Nih saya kasih bonus lainnya, buat informasi dan boleh jadi pengetahuan,
Berdasarkan catatan Konsep -- International Expert Group Meeting on Combating violence against indigenous women and girls: article 22 of the United Nations Declaration on the Rights of Indigenous Peoples". United Nations Permanent Forum on Indigenous Issues. 20 January 2012.  Sebagi bagian dari Declaration on the Elimination of Violence Against Women atau Deklarasi tentang Penghapusan Kekerasan Terhadap Perempuan (disingkat DEVAW ) yang diadopsi  oleh Majelis Umum PBB di 48/104 sebagai resolusi 20 Desember 1993.

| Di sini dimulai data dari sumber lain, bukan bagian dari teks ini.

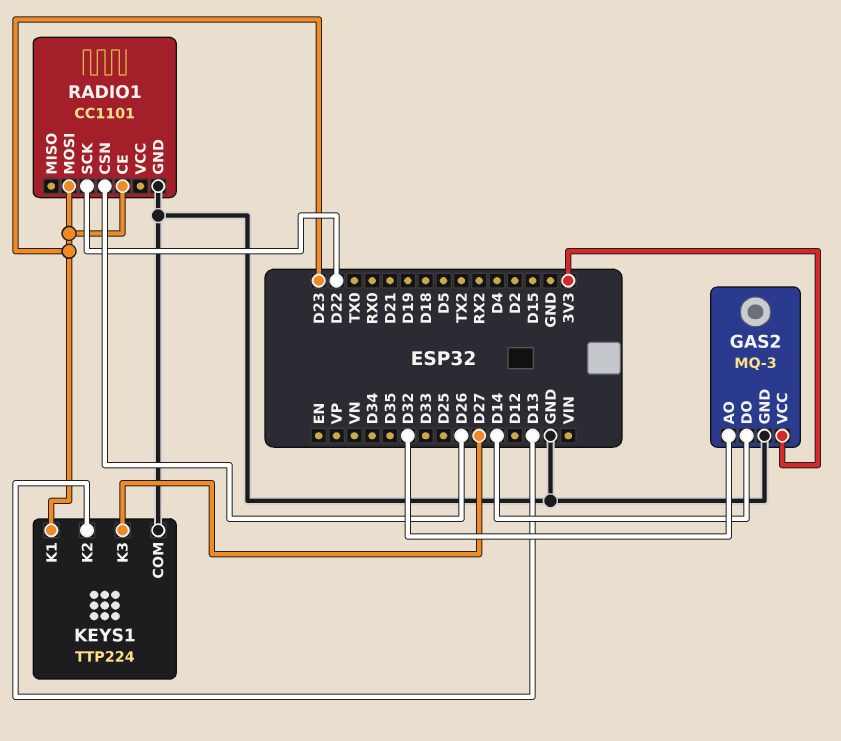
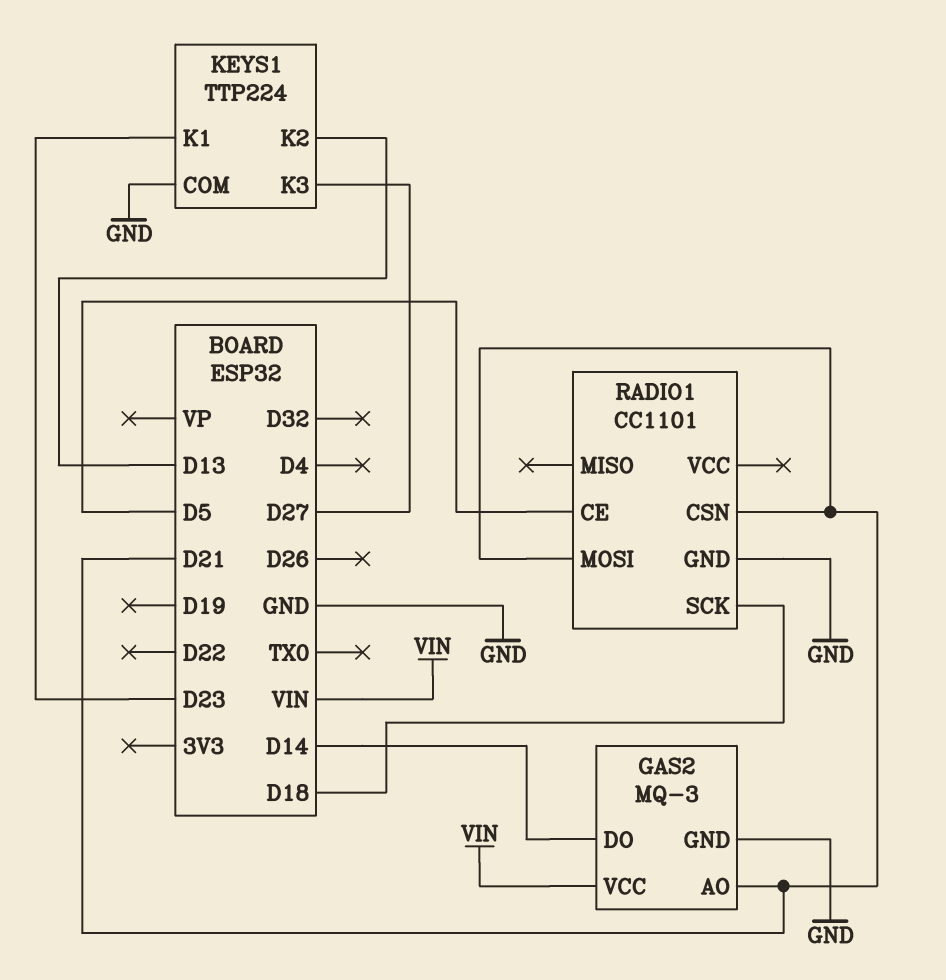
GAS2 pin AO: D32 -> D21
GAS2 pin VCC: 3V3 -> VIN
RADIO1 pin CE: D23 -> D5
RADIO1 pin CSN: D26 -> D21
RADIO1 pin MOSI: D23 -> D21
RADIO1 pin SCK: D22 -> D18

Pertemuan Kelompok Pakar Internasional tentang Pemberantasan kekerasan terhadap perempuan dan anak perempuan adat pada Pasal 1 dan 2 DEVAW memberikan "definisi kekerasan terhadap perempuan dan anak perempuan yang paling banyak digunakan"; Â klaim ini diamini oleh Jacqui True
Pasal Satu:
Untuk maksud Deklarasi ini, istilah " kekerasan terhadap perempuan " berarti setiap tindakan berdasarkan perbedaan jenis kelamin yang berakibat atau mungkin berakibat kesengsaraan atau penderitaan perempuan secara fisik, seksual atau psikologis, termasuk ancaman tindakan tersebut, pemaksaan atau perampasan kemerdekaan secara sewenang-wenang, baik yang terjadi di depan umum maupun dalam kehidupan pribadi.
Pasal Dua:
Kekerasan terhadap perempuan harus dipahami mencakup, tetapi tidak terbatas pada, hal-hal berikut:
- Kekerasan fisik, seksual dan psikologis yang terjadi dalam keluarga, termasuk pemukulan , pelecehan seksual terhadap anak perempuan dalam rumah tangga, kekerasan terkait mas kawin, pemerkosaan dalam perkawinan , mutilasi alat kelamin perempuan dan praktik tradisional lainnya yang berbahaya bagi perempuan, kekerasan non-suami dan kekerasan yang berkaitan dengan eksploitasi ;
- Kekerasan fisik, seksual dan psikologis yang terjadi dalam masyarakat umum, termasuk pemerkosaan , pelecehan seksual , pelecehan dan intimidasi seksual di tempat kerja, di lembaga pendidikan dan di tempat lain, perdagangan perempuan dan pelacuran paksa
- Kekerasan fisik, seksual dan psikologis yang dilakukan atau dibiarkan oleh Negara, dimanapun itu terjadi.